- **TASK STATEMENT**
Your task is to repeat the records exactly from the line containing "631 258 1068" onward, through the final line.

Start of PROVIDED MATERIAL

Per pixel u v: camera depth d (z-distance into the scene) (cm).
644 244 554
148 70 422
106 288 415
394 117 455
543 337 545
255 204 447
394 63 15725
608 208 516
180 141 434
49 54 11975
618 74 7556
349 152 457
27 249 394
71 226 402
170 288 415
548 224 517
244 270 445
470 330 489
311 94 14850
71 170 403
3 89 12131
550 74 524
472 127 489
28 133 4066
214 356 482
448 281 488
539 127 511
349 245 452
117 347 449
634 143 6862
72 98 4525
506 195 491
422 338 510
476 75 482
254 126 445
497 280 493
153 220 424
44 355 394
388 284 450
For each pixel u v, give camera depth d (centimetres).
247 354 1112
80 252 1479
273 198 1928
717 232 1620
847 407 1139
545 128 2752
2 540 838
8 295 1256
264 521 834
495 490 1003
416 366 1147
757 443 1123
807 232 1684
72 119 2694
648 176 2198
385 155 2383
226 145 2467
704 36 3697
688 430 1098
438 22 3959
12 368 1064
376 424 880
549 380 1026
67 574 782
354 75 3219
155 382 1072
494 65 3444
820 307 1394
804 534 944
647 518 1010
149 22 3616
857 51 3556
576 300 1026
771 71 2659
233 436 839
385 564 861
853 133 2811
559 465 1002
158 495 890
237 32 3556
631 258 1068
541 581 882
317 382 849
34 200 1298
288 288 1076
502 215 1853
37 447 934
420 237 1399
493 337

End of PROVIDED MATERIAL

- **ANSWER TO THE PROBLEM**
631 258 1068
541 581 882
317 382 849
34 200 1298
288 288 1076
502 215 1853
37 447 934
420 237 1399
493 337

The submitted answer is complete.